++++ DATASET ENTRIES ++++

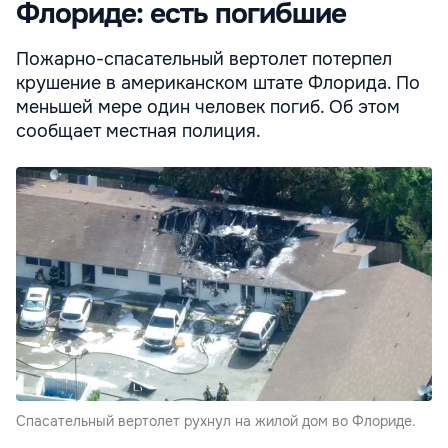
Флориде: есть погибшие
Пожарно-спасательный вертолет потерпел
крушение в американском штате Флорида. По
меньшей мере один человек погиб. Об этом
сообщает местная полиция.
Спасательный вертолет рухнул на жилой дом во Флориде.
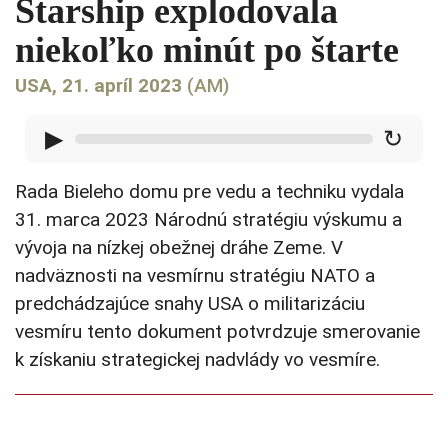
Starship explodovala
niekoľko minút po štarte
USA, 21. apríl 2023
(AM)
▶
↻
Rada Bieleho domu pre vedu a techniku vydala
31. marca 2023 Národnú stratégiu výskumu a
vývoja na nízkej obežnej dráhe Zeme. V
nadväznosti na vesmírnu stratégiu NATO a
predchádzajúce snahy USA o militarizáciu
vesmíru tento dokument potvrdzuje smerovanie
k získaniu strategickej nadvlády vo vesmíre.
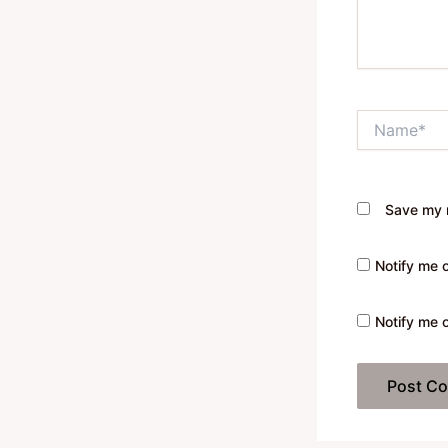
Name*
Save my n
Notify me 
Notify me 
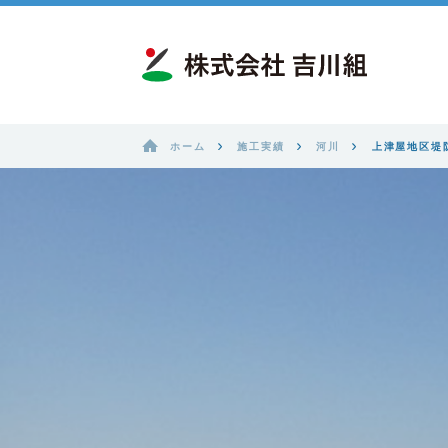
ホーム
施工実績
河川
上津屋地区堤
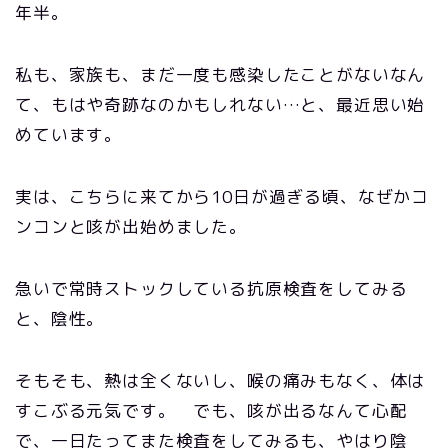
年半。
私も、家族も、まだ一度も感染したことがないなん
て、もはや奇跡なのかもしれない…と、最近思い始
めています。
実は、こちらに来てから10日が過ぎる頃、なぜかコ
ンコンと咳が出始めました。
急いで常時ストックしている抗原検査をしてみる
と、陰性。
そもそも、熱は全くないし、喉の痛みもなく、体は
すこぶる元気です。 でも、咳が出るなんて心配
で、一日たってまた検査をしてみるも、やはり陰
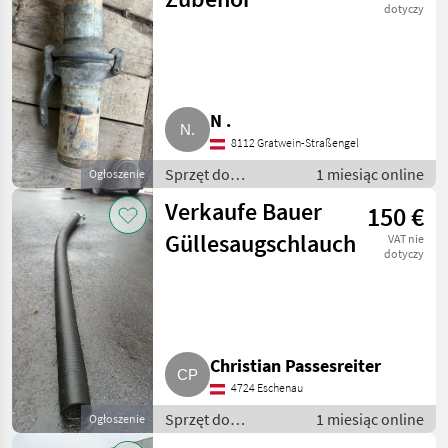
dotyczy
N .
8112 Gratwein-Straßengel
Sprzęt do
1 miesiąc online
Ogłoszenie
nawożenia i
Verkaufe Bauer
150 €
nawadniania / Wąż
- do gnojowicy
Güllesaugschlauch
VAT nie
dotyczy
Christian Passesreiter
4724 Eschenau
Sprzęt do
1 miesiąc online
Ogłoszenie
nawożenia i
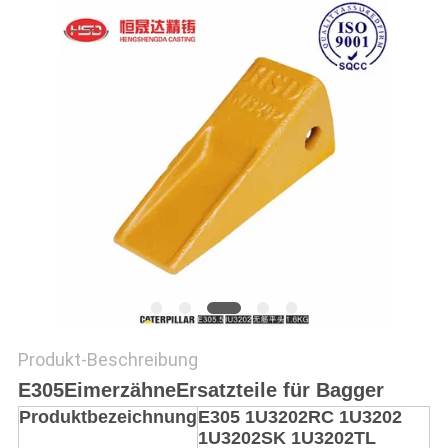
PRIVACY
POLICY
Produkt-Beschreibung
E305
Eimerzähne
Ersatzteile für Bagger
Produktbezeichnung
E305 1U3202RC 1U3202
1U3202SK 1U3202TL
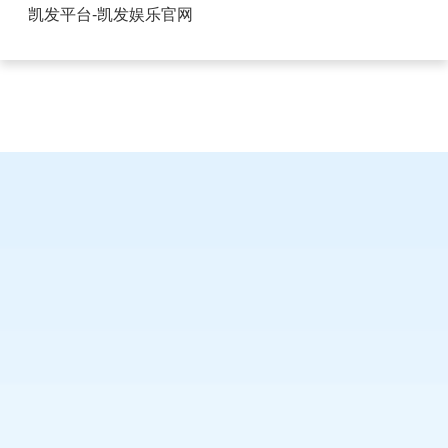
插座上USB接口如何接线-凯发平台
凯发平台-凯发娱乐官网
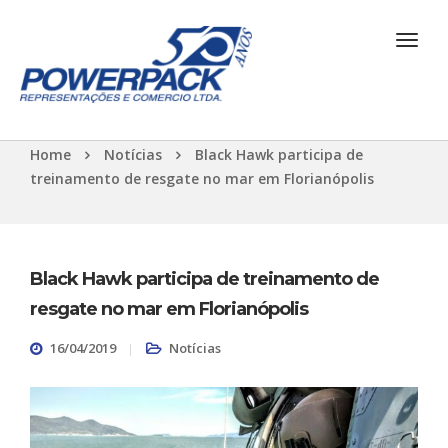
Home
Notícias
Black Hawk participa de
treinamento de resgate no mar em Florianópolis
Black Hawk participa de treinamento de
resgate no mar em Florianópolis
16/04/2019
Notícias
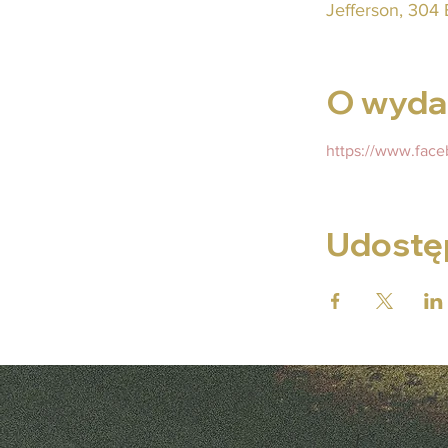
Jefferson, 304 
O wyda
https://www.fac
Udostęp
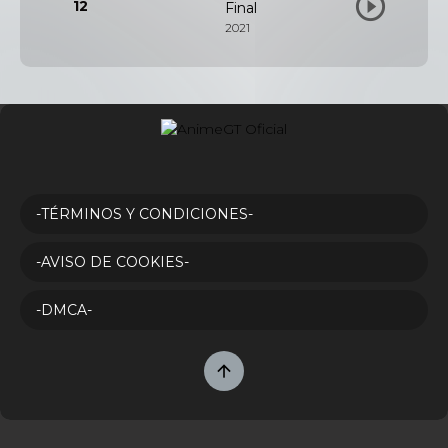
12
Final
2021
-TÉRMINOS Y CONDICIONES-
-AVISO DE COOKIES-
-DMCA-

++++

§ **DIRECTIONS FOR THIS TASK**: Apply a filter for "Флориде" to the data above, then copy each line that matches.

§ **SOLUTION TO THIS EXERCISE**:
Флориде: есть погибшие
Спасательный вертолет рухнул на жилой дом во Флориде.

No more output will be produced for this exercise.